» Source extract:
>> START

The organizational make-up of programs contributes greatly to the uniqueness of each program.

• Resources and staff lead the constraints list. Changes in QRM courses impinge on faculty hiring or reassignment, number of contact hours, and computer software and hardware purchases. Needed changes may wait for resources and faculty availability. One concern here is the distinction between a real need for change and initiatives driven by fads, by technology, or by the hiring of faculty specialized in some method. The opposite is a concern with reluctance to implement needed change because faculty expertise in a given technology is not present, or because of faculty inertia.
• Planning programs' history, culture and organizational dynamics evolve consensual equilibria disturbed only at great personal and collective cost; so program changes are difficult and require strong leadership. Even modifications restricted to the QRM curriculum are difficult, as courses grow to rely on each other's content and changes reverberate beyond the QRM area. As a result, the curriculum of the moment may be the result of hard-won victories in the past that are not easily surrendered even if obsolete.

The sum of incremental advances in the technology of computing over the past decade can effect a qualitative change in quantitative reasoning, and in the communication of results to interested parties. The relative ease of performing computations on large data batches, conducting sensitivity tests, and displaying results graphically, can change planning practice. For example, it can alter planners’ relationship to clients, increasing public participation or alienating it further. The rate of adoption of cutting-edge technology varies among programs, despite the fact that QRM have become more accessible with increasingly user-friendly computer software.

• Some programs have current computers and software, and encourage intensive use by students. Others have older technologies whose intricacies discourage student and faculty use. In either case, the QRM curriculum is partly driven by the availability of funds for acquiring the new technology, rather than by what planners believe to be its ideal role.

Pedagogical views shape QRM curriculum design, with resulting variation in teaching approaches and emphases across planning programs.

>> END

» Data section:
>> START

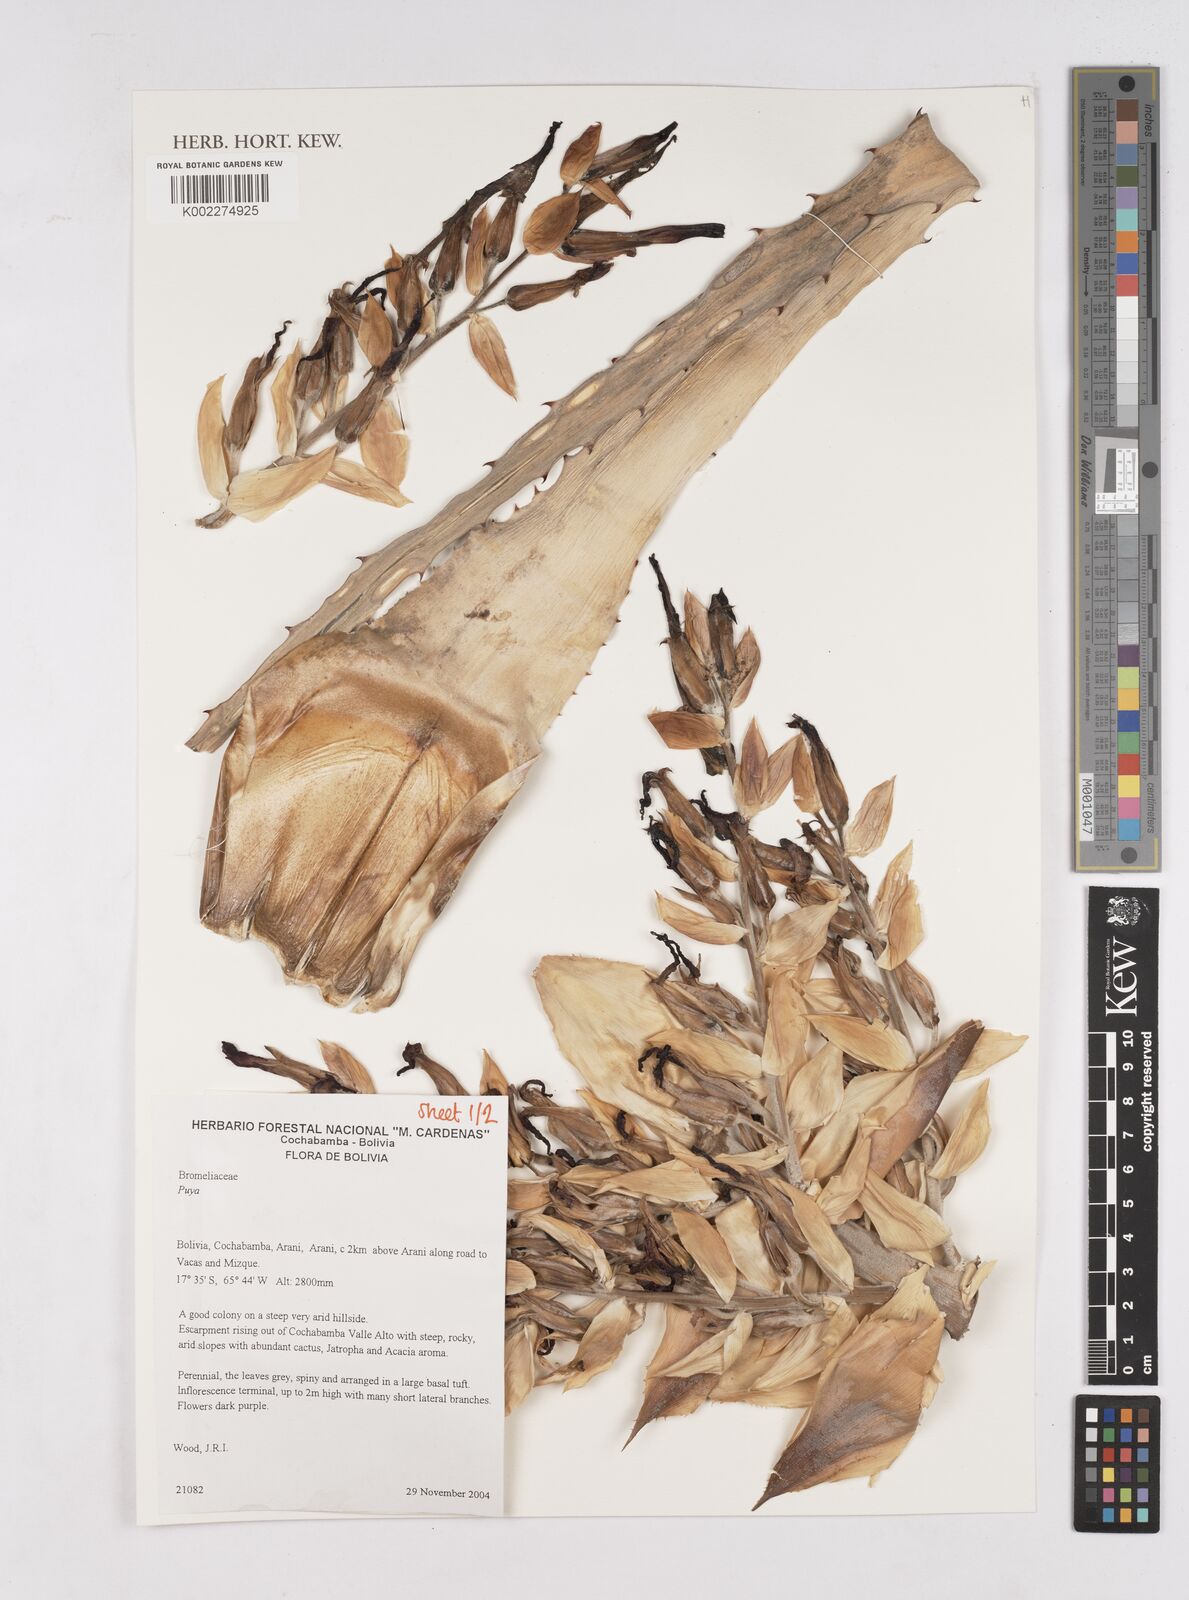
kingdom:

>> END

» Directions for this task:
Carry on the text about teaching quantitative methods in planning programs, picking up right after its final sentence.

» Response to the task:
• To heighten the students' awareness of QRM relevance, discussants at the 1985 ACSP conference suggested setting quantitative methods in their planning context, and including implementation issues (Forkenbrock, 1986). Underlying such calls is a pedagogical model holding that students learn more readily through induction -- by seeing the immediate applicability of a technique to a real problem. However, only precious few QRM, at the lower end of complexity and usefulness, can be acquired inductively at any but a superficial level. There may not be enough time within one course for dealing with a complex, real problem, and mastering a complex technique too. In addition, students not previously exposed to quantitative reasoning and computers have difficulty studying statistics and computer applications simultaneously, and may confuse computer interface troubles with the challenges of quantitative procedures.
• Schuster (1986) proposed organizing a planning program’s core around five filters: historical, institutional, political/economic, quantitative argument, and literate. QRM in his view should be taught as components of the quantitative argument filter, not as an end in themselves, as they may appear to students when taught outside the planning context. Schuster cautioned against a simple correspondence between these filters and actual courses, and recommended integrating the core and linking it to electives. Combining in one course real problem solving with QRM learning, however, is quite challenging. The difficulties may have led to the predominant form of QRM teaching, which focuses on methods and techniques illustrated through simplified examples of the real situations to which they apply. Some programs follow specialized QRM courses with integrative ones that require real problem solving, including structuring research questions and selection of quantitative tools, possible only after students have acquired a tool kit. Other programs do not actively incorporate QRM in substantive courses, hence students' perception that some of their most difficult courses do not have any real use.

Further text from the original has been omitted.